Trickster → False Alarm
Virtue inverted: Adversarial Creativity becomes noise — too many low-signal findings drowning the real issues.
Symptoms:
- Testing code that wasn't changed
- Reporting non-bugs as bugs (unrealistic test scenarios)
- 20 findings when 3 good ones would cover the real risks
- Edge cases for edge cases (diminishing returns)
Detection Checklist (trigger on ANY):
- Any finding references code untouched by the Maker's diff
- >10 findings for a change touching <5 files
- Findings describe scenarios requiring conditions that can't occur in the deployment context
- >3 findings without reproduction steps
Correction: "Quality over quantity. Delete findings outside the Maker's diff. Rank remaining by likelihood x impact. Keep top 3-5. Three real findings beat twenty noise."
Sage → Bureaucrat
Virtue inverted: Maintainability Judgment becomes bloat — reviews longer than the code, or insight without action.
Symptoms:
- Review longer than the code change itself
- Requesting documentation for self-evident code
- Suggesting refactors unrelated to the current task
- Deep-sounding analysis that doesn't end with a specific action
Detection Checklist (trigger on ANY):
- Review word count >2x the code change's line count (rough: review words > diff lines x 2)

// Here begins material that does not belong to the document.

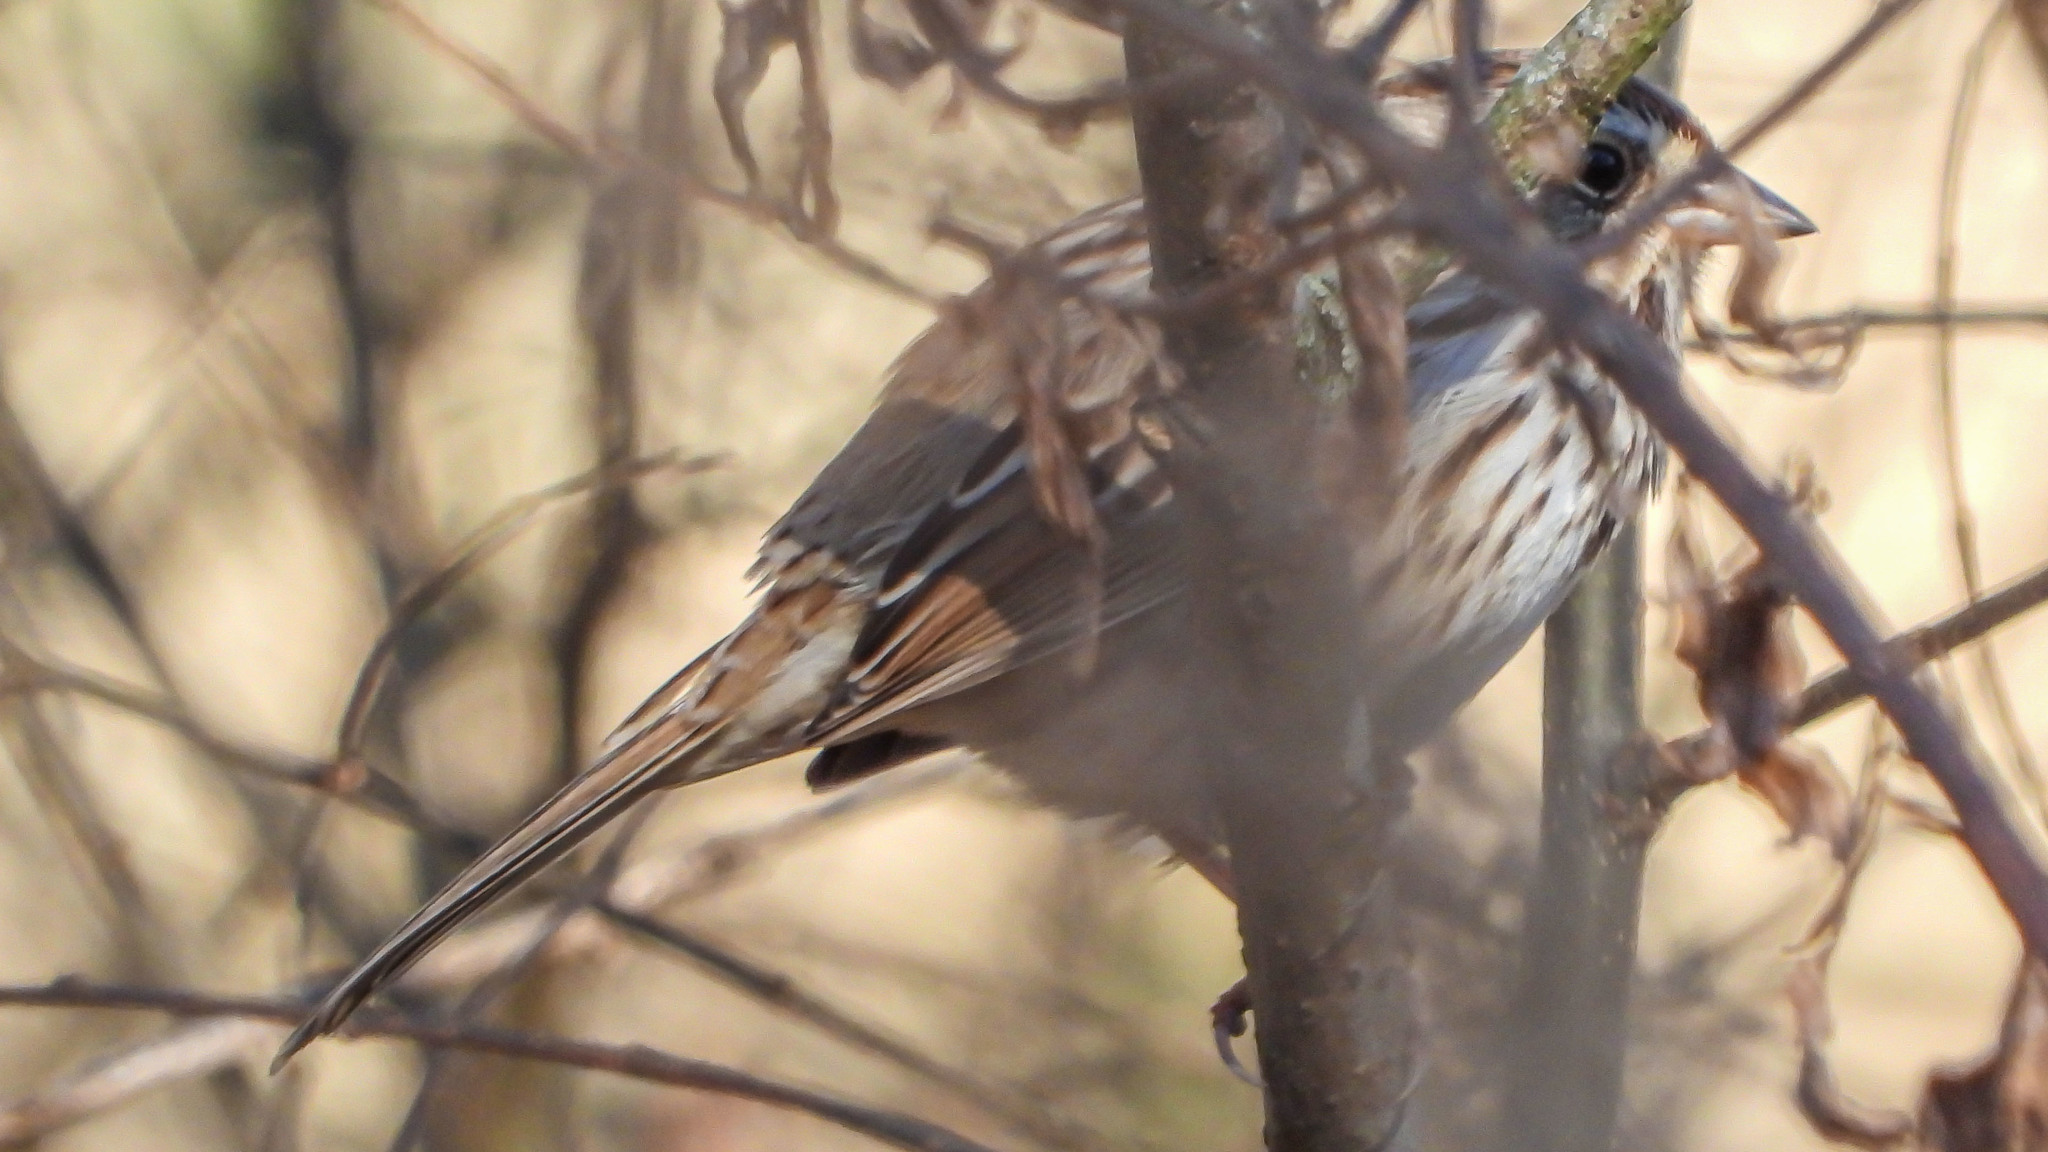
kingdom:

- Any finding references files not in the Maker's changeset
- >2 findings use "consider" or "think about" without a concrete action in the
Fixcolumn - Suggesting documentation for functions with <5 lines or self-descriptive names
Correction: "Limit your review to issues that affect maintainability in the next 6 months. Every finding must end with a specific action. If you can't state the consequence of NOT fixing it, don't raise it."
Shadow Escalation Protocol
- First detection: Log the shadow, apply the correction prompt, let the agent continue
- Second detection (same agent, same shadow): Replace the agent with a fresh one. The shadow is entrenched.
- Shadow detected in 3+ agents in the same cycle: The task itself may be poorly scoped. Escalate to the user: "Multiple agents are struggling — the task may need to be broken down."
Shadow Immunity
Some behaviors LOOK like shadows but aren't:
- Explorer reading 20 files in a monorepo with scattered dependencies → not a rabbit hole if each file is genuinely relevant
- Creator adding an abstraction → not over-architect if the abstraction is genuinely needed by the current task
- Guardian blocking with 2 CRITICAL findings → not paranoid if both are genuine security vulnerabilities
- Trickster finding 5 edge cases → not false alarm if all are in the changed code with reproduction steps
- Sage writing a long review → not bureaucrat if the change is large and every finding is actionable
Rule of thumb: Shadow = behavior disconnected from the goal. Intensity alone is not a shadow.